▶ Records contained in a dataset
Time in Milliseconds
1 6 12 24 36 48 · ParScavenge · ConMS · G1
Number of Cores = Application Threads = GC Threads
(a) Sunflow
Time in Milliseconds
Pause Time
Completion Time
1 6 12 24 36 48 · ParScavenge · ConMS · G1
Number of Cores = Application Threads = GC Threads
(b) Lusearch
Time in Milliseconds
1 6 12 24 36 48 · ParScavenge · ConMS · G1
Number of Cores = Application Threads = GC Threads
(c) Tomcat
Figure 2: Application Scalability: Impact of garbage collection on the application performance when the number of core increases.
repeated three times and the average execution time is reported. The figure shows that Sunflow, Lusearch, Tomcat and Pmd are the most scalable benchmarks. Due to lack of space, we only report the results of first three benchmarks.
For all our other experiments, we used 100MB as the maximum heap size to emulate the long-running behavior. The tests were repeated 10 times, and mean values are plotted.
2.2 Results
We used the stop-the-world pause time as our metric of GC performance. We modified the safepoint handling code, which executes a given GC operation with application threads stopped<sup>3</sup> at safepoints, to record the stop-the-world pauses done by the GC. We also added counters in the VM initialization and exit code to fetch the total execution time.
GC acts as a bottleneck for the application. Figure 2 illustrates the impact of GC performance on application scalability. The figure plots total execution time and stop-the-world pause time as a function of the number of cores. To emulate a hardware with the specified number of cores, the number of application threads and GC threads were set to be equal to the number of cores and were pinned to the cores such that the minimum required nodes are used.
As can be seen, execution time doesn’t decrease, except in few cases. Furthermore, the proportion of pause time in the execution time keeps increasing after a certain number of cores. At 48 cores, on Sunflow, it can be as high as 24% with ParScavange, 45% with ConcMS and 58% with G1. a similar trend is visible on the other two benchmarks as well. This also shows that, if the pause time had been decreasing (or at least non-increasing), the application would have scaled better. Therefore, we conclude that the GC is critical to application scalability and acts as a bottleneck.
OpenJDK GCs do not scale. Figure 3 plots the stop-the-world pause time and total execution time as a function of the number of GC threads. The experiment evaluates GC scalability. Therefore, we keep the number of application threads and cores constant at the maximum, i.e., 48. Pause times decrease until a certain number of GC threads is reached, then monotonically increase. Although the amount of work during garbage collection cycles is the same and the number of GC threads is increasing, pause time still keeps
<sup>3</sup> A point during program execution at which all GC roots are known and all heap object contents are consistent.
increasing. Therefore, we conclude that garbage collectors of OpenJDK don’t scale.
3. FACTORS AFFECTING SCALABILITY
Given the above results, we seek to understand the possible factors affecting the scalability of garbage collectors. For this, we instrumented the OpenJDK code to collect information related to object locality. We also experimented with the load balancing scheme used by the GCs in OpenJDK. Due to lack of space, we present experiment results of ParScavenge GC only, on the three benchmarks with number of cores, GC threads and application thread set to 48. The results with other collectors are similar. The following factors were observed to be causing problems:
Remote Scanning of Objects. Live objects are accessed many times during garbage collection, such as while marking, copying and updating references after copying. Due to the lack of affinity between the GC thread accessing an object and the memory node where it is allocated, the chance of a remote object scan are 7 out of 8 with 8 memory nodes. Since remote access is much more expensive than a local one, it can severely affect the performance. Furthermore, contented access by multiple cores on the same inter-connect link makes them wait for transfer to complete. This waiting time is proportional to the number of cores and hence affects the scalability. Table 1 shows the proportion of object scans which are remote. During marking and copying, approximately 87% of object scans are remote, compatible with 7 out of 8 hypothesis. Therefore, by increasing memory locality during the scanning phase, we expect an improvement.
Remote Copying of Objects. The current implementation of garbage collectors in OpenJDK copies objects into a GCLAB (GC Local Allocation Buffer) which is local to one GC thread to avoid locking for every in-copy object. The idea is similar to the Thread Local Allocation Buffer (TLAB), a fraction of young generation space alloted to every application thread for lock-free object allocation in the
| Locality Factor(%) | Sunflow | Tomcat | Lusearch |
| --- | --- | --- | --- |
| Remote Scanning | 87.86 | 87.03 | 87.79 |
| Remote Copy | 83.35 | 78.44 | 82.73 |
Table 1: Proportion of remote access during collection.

--

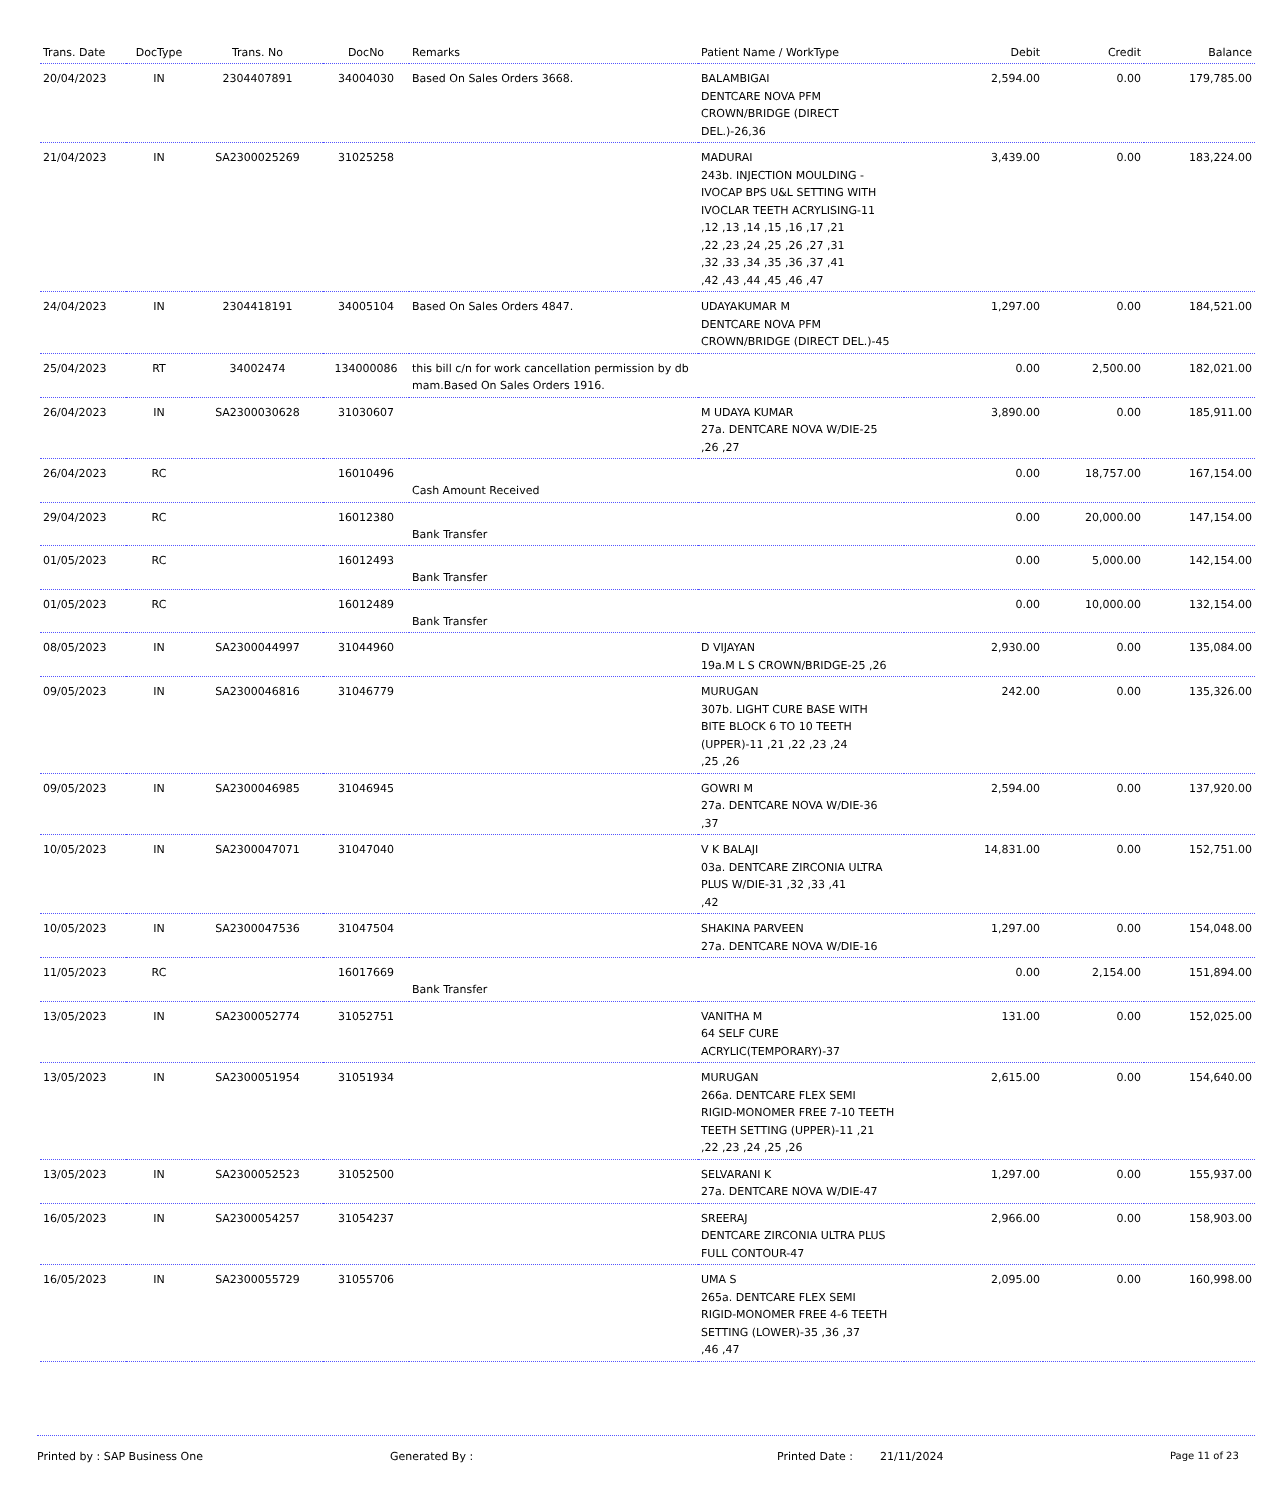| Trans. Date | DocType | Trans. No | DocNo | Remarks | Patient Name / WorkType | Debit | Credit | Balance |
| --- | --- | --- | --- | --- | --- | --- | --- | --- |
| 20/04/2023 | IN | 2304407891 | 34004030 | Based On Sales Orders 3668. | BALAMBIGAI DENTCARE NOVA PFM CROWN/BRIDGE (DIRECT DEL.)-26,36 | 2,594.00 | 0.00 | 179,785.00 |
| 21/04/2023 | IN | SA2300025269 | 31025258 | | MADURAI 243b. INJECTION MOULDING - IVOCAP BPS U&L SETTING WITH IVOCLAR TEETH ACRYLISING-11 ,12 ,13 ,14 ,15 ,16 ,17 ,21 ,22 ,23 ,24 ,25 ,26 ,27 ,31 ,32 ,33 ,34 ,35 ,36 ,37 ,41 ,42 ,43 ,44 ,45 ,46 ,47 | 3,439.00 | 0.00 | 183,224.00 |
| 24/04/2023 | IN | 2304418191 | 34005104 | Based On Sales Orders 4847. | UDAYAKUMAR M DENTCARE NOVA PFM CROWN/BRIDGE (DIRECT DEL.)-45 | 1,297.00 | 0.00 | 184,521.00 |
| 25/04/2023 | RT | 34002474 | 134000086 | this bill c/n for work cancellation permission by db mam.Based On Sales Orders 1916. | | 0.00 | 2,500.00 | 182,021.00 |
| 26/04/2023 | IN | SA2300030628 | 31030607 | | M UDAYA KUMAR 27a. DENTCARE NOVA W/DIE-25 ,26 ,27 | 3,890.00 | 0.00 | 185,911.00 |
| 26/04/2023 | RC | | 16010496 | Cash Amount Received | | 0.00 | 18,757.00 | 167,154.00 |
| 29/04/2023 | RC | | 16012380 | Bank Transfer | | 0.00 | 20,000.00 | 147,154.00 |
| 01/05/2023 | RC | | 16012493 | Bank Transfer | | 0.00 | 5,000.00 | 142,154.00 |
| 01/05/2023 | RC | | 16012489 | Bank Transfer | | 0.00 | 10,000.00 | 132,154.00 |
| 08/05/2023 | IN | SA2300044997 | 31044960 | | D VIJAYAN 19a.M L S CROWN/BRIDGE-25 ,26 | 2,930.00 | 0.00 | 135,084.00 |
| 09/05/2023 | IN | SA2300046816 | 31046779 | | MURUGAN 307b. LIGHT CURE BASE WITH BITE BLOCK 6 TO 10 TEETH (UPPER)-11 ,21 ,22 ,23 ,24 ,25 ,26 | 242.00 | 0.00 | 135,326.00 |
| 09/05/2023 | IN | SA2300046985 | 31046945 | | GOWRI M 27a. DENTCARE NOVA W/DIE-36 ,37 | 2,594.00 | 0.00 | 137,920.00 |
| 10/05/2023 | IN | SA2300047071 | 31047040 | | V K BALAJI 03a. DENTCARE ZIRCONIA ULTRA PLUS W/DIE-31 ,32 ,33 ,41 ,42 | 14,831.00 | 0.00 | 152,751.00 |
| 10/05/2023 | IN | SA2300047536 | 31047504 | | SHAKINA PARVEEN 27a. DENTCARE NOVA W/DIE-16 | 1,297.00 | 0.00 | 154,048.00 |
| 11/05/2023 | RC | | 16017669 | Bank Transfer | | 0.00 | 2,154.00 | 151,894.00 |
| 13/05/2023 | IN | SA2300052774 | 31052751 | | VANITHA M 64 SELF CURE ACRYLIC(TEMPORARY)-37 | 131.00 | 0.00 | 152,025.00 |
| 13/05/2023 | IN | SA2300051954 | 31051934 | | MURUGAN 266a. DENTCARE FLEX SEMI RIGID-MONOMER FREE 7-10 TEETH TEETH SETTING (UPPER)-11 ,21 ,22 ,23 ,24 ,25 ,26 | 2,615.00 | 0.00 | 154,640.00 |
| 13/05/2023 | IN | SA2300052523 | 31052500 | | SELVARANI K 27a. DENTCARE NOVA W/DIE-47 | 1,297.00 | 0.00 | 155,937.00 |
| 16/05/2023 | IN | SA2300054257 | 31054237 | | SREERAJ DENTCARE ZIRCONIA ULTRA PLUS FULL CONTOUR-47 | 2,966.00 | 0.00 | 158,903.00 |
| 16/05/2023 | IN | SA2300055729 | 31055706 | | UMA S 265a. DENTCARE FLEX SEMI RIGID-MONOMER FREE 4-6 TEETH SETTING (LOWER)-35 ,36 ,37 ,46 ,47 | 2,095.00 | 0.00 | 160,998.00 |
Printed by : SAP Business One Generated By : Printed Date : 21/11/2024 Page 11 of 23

* * *

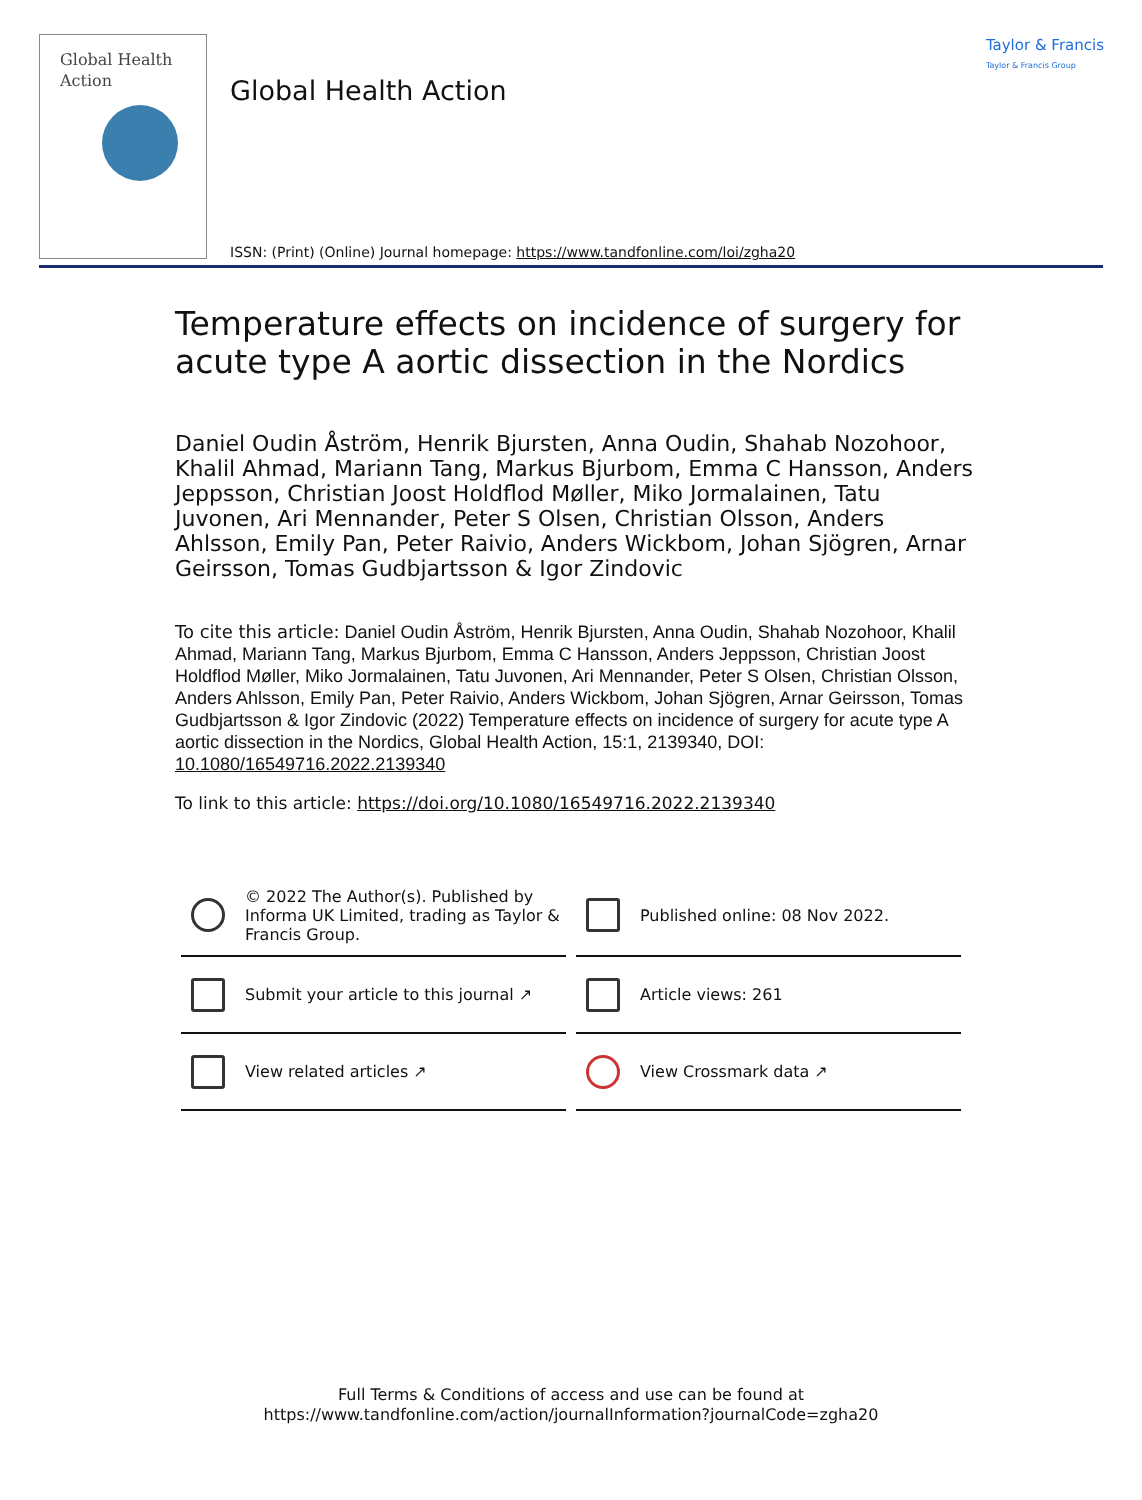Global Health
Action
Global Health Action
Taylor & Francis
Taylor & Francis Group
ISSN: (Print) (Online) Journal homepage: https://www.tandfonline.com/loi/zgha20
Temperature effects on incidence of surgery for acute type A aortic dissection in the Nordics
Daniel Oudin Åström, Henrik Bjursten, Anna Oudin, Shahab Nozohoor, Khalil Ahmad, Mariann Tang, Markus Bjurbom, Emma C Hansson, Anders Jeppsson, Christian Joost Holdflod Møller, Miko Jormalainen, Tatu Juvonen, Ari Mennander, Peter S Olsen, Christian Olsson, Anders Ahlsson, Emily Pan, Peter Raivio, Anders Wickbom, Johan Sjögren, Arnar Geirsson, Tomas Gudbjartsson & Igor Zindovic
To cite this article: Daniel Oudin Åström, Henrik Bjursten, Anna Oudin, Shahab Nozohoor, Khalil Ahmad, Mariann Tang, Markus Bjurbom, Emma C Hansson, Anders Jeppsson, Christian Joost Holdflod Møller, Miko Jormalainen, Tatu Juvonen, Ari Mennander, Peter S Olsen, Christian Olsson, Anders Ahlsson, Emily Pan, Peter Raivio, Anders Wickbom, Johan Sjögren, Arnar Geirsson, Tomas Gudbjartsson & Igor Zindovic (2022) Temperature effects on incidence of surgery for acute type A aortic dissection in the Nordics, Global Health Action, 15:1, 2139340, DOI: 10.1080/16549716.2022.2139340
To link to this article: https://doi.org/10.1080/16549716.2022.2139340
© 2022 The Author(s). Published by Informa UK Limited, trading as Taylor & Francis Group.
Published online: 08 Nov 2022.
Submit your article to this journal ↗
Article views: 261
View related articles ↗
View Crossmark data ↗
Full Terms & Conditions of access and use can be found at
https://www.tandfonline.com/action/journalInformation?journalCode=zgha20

▶ Task statement
Using the entries above, output exactly the lines between the line holding "0.00 | 137,920.00 |" and the line holding "0.00 | 152,751.00 |", end lines included, and nothing more.

▶ Answer box
| 09/05/2023 | IN | SA2300046985 | 31046945 | | GOWRI M 27a. DENTCARE NOVA W/DIE-36 ,37 | 2,594.00 | 0.00 | 137,920.00 |
| 10/05/2023 | IN | SA2300047071 | 31047040 | | V K BALAJI 03a. DENTCARE ZIRCONIA ULTRA PLUS W/DIE-31 ,32 ,33 ,41 ,42 | 14,831.00 | 0.00 | 152,751.00 |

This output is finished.